A small step in Phillies camp for pitching prospect Spencer Howard

CLEARWATER, Fla. — Spencer Howard, the Phillies' top pitching prospect, returned to a bullpen mound Wednesday and threw 27 pitches.

Ordinarily, a bullpen session in spring training is not news, but Howard had temporarily stopped his bullpen work after sustaining a minor knee injury — manager Joe Girardi called it a "tweak" — 10 days earlier.

Howard threw all of his pitches during the bullpen session as a gaggle of fans watched at Carpenter Complex.

"I only saw two pitches," said Girardi, who was busy bouncing around four fields. "But he felt great. That's the important thing."

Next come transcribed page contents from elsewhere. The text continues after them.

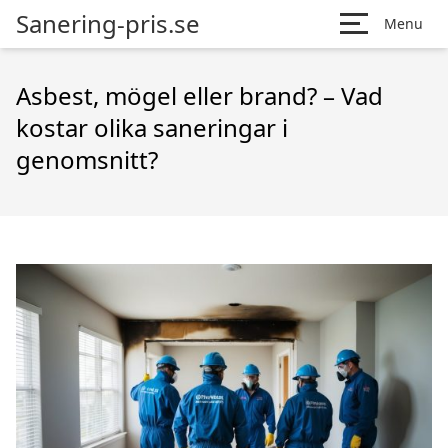
Sanering-pris.se
Menu
Asbest, mögel eller brand? – Vad
kostar olika saneringar i
genomsnitt?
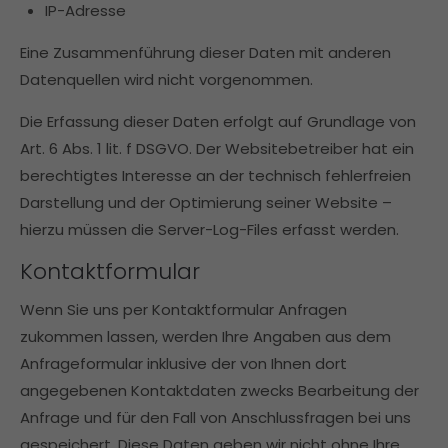
IP-Adresse
Eine Zusammenführung dieser Daten mit anderen
Datenquellen wird nicht vorgenommen.
Die Erfassung dieser Daten erfolgt auf Grundlage von
Art. 6 Abs. 1 lit. f DSGVO. Der Websitebetreiber hat ein
berechtigtes Interesse an der technisch fehlerfreien
Darstellung und der Optimierung seiner Website –
hierzu müssen die Server-Log-Files erfasst werden.
Kontaktformular
Wenn Sie uns per Kontaktformular Anfragen
zukommen lassen, werden Ihre Angaben aus dem
Anfrageformular inklusive der von Ihnen dort
angegebenen Kontaktdaten zwecks Bearbeitung der
Anfrage und für den Fall von Anschlussfragen bei uns
gespeichert. Diese Daten geben wir nicht ohne Ihre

Girardi said there was no timetable for when Howard would pitch in a Grapefruit League game. The Phillies are on record as saying they will take things slowly with Howard in the early part of the season. The 23-year-old right-hander is on an innings/workload limit this season and the Phillies would like to get a good chunk of those innings in the big leagues.

"Spencer has an innings limit so we have to think about this because we believe at some point he's going to play a role for us," Girardi said earlier in camp. "We can't go wear him out by June so we have to think about that. We're not going to waste a lot of innings in spring training."

It's possible that the Phillies could hold Howard back in extended spring training in the month of April so they can maximize his innings later in the season.